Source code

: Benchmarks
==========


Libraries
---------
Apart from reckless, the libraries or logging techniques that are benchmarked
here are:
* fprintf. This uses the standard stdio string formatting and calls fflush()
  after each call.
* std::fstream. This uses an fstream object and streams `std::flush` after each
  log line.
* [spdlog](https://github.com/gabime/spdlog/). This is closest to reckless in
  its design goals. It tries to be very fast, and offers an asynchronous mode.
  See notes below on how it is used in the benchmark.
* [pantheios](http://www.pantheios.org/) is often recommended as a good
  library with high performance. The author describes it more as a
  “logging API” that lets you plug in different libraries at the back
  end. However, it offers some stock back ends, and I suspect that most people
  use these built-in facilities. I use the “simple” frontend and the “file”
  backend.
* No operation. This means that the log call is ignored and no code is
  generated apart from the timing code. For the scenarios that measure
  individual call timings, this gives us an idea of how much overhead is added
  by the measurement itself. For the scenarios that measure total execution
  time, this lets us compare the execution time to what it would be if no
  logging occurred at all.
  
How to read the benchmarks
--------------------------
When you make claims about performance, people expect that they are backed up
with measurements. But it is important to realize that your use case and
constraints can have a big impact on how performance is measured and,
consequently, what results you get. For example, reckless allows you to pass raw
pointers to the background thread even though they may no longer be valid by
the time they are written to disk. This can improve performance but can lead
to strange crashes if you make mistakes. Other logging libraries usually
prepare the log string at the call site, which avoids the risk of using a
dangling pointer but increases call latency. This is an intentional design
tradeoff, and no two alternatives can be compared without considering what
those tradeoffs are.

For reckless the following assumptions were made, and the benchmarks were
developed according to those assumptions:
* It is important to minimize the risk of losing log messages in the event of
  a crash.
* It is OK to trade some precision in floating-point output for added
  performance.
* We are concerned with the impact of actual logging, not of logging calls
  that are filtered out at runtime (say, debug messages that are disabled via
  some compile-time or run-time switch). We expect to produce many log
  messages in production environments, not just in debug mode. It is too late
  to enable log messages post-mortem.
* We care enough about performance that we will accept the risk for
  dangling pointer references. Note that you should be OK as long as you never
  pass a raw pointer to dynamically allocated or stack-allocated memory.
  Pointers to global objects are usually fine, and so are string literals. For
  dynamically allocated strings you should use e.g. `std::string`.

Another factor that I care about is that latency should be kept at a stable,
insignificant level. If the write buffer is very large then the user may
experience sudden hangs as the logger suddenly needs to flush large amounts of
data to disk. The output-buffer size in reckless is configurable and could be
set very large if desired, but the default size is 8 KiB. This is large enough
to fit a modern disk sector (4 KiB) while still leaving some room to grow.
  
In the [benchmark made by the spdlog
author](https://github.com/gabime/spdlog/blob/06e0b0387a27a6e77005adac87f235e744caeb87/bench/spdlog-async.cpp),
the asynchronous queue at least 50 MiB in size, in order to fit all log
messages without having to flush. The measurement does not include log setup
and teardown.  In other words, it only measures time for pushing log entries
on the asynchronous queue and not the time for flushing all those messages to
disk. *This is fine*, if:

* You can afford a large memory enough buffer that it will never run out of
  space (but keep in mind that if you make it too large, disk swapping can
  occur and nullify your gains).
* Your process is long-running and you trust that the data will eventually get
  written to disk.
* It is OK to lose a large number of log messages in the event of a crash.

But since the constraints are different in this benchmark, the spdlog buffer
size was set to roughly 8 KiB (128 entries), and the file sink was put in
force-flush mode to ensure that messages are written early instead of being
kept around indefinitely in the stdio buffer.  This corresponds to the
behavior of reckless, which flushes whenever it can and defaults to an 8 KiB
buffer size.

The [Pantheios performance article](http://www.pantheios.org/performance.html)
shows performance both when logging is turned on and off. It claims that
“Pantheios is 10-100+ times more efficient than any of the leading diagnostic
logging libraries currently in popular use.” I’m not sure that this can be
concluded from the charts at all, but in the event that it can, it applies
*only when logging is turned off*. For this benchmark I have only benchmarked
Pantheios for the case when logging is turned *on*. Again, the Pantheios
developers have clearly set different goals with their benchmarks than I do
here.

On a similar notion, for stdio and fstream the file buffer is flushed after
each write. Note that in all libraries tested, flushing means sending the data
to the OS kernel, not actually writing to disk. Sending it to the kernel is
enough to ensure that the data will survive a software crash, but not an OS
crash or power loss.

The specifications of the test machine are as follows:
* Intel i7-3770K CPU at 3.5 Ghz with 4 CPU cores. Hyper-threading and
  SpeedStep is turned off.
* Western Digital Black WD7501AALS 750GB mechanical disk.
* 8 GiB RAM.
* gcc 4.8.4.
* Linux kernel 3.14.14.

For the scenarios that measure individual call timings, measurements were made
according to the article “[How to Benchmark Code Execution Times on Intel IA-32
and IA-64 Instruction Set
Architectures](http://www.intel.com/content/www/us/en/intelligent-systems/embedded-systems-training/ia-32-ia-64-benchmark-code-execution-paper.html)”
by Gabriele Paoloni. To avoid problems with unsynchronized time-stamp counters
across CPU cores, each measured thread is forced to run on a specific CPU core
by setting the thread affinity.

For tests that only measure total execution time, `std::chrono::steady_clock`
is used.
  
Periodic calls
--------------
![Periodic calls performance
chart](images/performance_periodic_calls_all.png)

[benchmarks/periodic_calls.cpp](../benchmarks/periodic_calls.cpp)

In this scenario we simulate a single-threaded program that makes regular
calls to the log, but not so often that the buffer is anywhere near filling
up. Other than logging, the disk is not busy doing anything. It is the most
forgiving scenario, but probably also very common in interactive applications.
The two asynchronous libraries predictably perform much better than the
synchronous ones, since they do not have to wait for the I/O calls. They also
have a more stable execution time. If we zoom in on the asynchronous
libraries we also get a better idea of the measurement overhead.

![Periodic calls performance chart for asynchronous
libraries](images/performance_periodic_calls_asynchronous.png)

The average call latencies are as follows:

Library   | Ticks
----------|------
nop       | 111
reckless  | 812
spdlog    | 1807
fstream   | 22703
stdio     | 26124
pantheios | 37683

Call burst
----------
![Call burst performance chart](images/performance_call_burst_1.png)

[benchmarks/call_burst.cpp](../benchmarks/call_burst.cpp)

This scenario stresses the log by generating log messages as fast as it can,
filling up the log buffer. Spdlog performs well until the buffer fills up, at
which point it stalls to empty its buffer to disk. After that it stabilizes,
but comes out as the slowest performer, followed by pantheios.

— Try it —
Quote in full each line from the top of the records above through the line with "library with high"; stop after that line.

— Response to the task —
Source code

: Benchmarks
==========


Libraries
---------
Apart from reckless, the libraries or logging techniques that are benchmarked
here are:
* fprintf. This uses the standard stdio string formatting and calls fflush()
  after each call.
* std::fstream. This uses an fstream object and streams `std::flush` after each
  log line.
* [spdlog](https://github.com/gabime/spdlog/). This is closest to reckless in
  its design goals. It tries to be very fast, and offers an asynchronous mode.
  See notes below on how it is used in the benchmark.
* [pantheios](http://www.pantheios.org/) is often recommended as a good
  library with high performance. The author describes it more as a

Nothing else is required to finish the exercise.